Labor & Delivery Admission:

The Labor and Delivery & Maternity Units at Boston Medical Center are located in the Yawkey Building on the 4th floor. If you have a vaginal delivery, you will recover on the Maternity Unit for up to 2 days. If you have a C-section, you will recover on the Maternity Unit for up to 4 days.

If you are interested in labor classes or a virtual tour of the labor and delivery unit, please speak to a member of our team for support in getting connected to BMC’s Birth Educator.

While admitted, the goal is to keep you and your baby together (rooming-in) as much as possible. If you need to rest, our nursing teams can watch your baby the newborn nursery. Remember: it’s important to take care of you, too.

Care for Your New Baby:

If you are prescribed methadone, buprenorphine, or another opioid medication, your baby will be monitored in hospital for Neonatal Opioid Withdrawal Syndrome (NOWS). Your baby may show symptoms of NOWS starting around 4-5 days of life, therefore it is best to anticipate a minimum of 7 days for monitoring.

Treatment for NOWS has improved a lot!  We use the new Eat, Sleep, Console method and YOU are the center of the treatment for your baby.  We have a NOWS informational booklet for you which can explain more details.

When you are discharged from the Maternity Unit, your baby will be transferred to the Pediatric Inpatient Unit where you will continue to room-in. The Pediatric Inpatient Unit is on the 5th floor of the Yawkey Building, right next door to Project RESPECT. You (or another caregiver) will be able to room-in with your baby on the Pediatric Unit until discharge.

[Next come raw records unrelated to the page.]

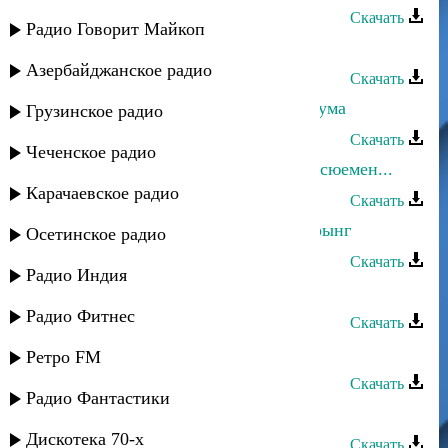
Скачать
Радио Говорит Майкоп
Асхат Айдемиров - Гечелер гете-2
Азербайджанское радио
Скачать
Асхат Айдемиров - Гиргенсен яшаума
Грузинское радио
Скачать
Чеченское радио
Асхат Айдемиров - Гулльер берме сюемен...
Карачаевское радио
Скачать
Асхат Айдемиров - Къара къашларынг
Осетинское радио
Скачать
Радио Индия
Асхат Айдемиров - Зарема
Радио Фитнес
Скачать
Асхат Айдемиров - Лейла
Ретро FM
Скачать
Радио Фантастики
Асхат Айдемиров - Ана юрекь
Дискотека 70-х
Скачать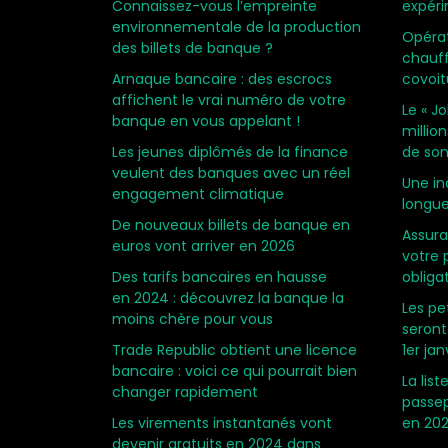
Connaissez-vous l’empreinte
expéri
environnementale de la production
Opérat
des billets de banque ?
chauff
Arnaque bancaire : des escrocs
covoit
affichent le vrai numéro de votre
Le « J
banque en vous appelant !
million
Les jeunes diplômés de la finance
de son
veulent des banques avec un réel
Une i
engagement climatique
longue
De nouveaux billets de banque en
Assura
euros vont arriver en 2026
votre 
Des tarifs bancaires en hausse
obligat
en 2024 : découvrez la banque la
Les pe
moins chère pour vous
seront
Trade Republic obtient une licence
1er ja
bancaire : voici ce qui pourrait bien
La lis
changer rapidement
passep
Les virements instantanés vont
en 20
devenir gratuits en 2024 dans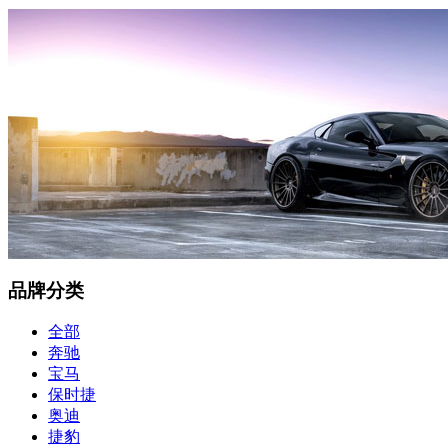
品牌分类
全部
奔驰
宝马
保时捷
奥迪
捷豹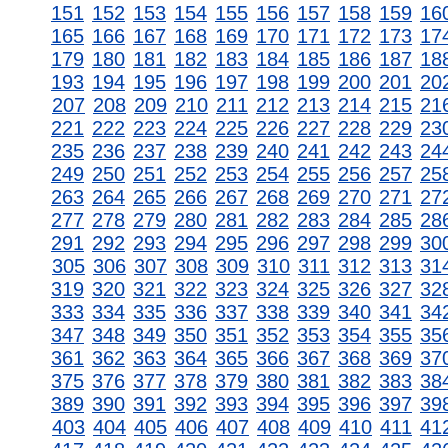
151
152
153
154
155
156
157
158
159
16
165
166
167
168
169
170
171
172
173
17
179
180
181
182
183
184
185
186
187
18
193
194
195
196
197
198
199
200
201
20
207
208
209
210
211
212
213
214
215
21
221
222
223
224
225
226
227
228
229
23
235
236
237
238
239
240
241
242
243
24
249
250
251
252
253
254
255
256
257
25
263
264
265
266
267
268
269
270
271
27
277
278
279
280
281
282
283
284
285
28
291
292
293
294
295
296
297
298
299
30
305
306
307
308
309
310
311
312
313
31
319
320
321
322
323
324
325
326
327
32
333
334
335
336
337
338
339
340
341
34
347
348
349
350
351
352
353
354
355
35
361
362
363
364
365
366
367
368
369
37
375
376
377
378
379
380
381
382
383
38
389
390
391
392
393
394
395
396
397
39
403
404
405
406
407
408
409
410
411
41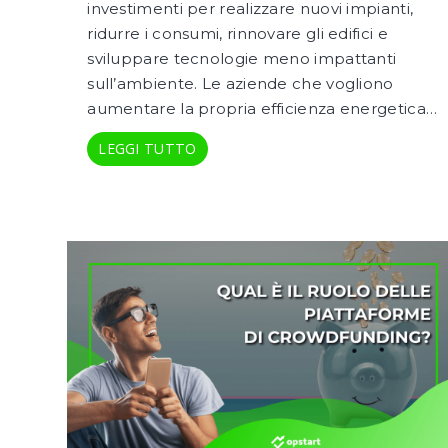
investimenti per realizzare nuovi impianti,
ridurre i consumi, rinnovare gli edifici e
sviluppare tecnologie meno impattanti
sull’ambiente. Le aziende che vogliono
aumentare la propria efficienza energetica…
LEGGI TUTTO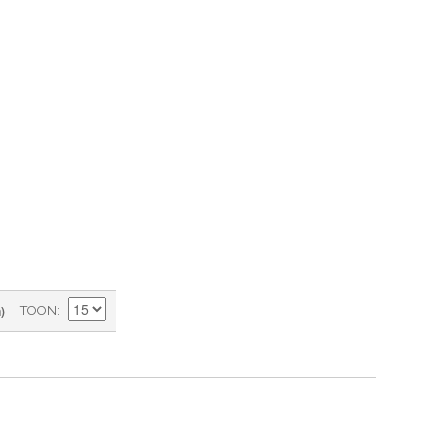
)
TOON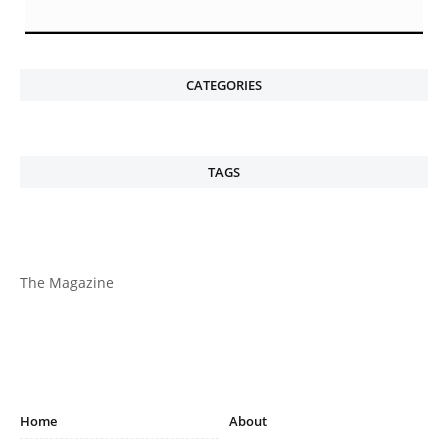
CATEGORIES
TAGS
The Magazine
Home
About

Some newborns may require medical observation in the nursery or the NICU. In these situations, we will try to promote rooming-in whenever possible. There may be times when hospital capacity prevents rooming-in.

Feeding your Baby: 

While breastfeeding has many health benefits for you and the baby, we understand if you choose another feeding method. This is your choice and here are some options:

Mother’s milk

Donor Milk





Lactation consultants are available to help with initiation and troubleshooting.

BMC milk bank: Discuss this option with the hospital pediatric team.

BMC carries Similac products in hospital.

Medications for substance use disorder are safe in breastfeeding.

*Only available while admitted

Request a nutrition consult while in the hospital to learn more about formula types and options.

Talk with your Project RESPECT doctor about other medications you might be taking and their safety in breastfeeding.


WIC is a resource available to help cover the cost of formula. Talk to your RESPECT nurse about enrolling in WIC.

MILK Line (4-MILK)



Child Welfare & Plan of Safe Care:

We understand the worries this topic generates for our patients and their families. We also recognize the confusion it may bring as you are taking all the right steps to ensure a safe and healthy pregnancy in recovery. If you are currently taking methadone or buprenorphine, we strongly encourage you to continue these medications for your safety and your baby’s safety.

Boston Medical Center is required to file a mandated report to the Department of Children & Families (DCF) when we have concerns for abuse or neglect. Being on prescribed medications for substance use disorder alone does not meet the threshold to file a report with DCF, and we encourage you to speak more to our social work team about this. Our social work team can explain more about mandated reporting laws in our state and the DCF process.

In preparation for your parenting in recovery journey, we will collaborate with you during pregnancy to prepare a Plan of Safe Care that highlights all of your strengths, motivations, and hard work related to your recovery. The Plan of Safe Care is part of a federal mandate that encourages providers to help families in recovery become connected to supportive resources and build a support network.

If DCF should become involved with your family, we are here as your team to help you navigate through every step of the DCF process. We help by providing information to you, advocating on behalf of your family’s strengths, and giving emotional support to you and your family.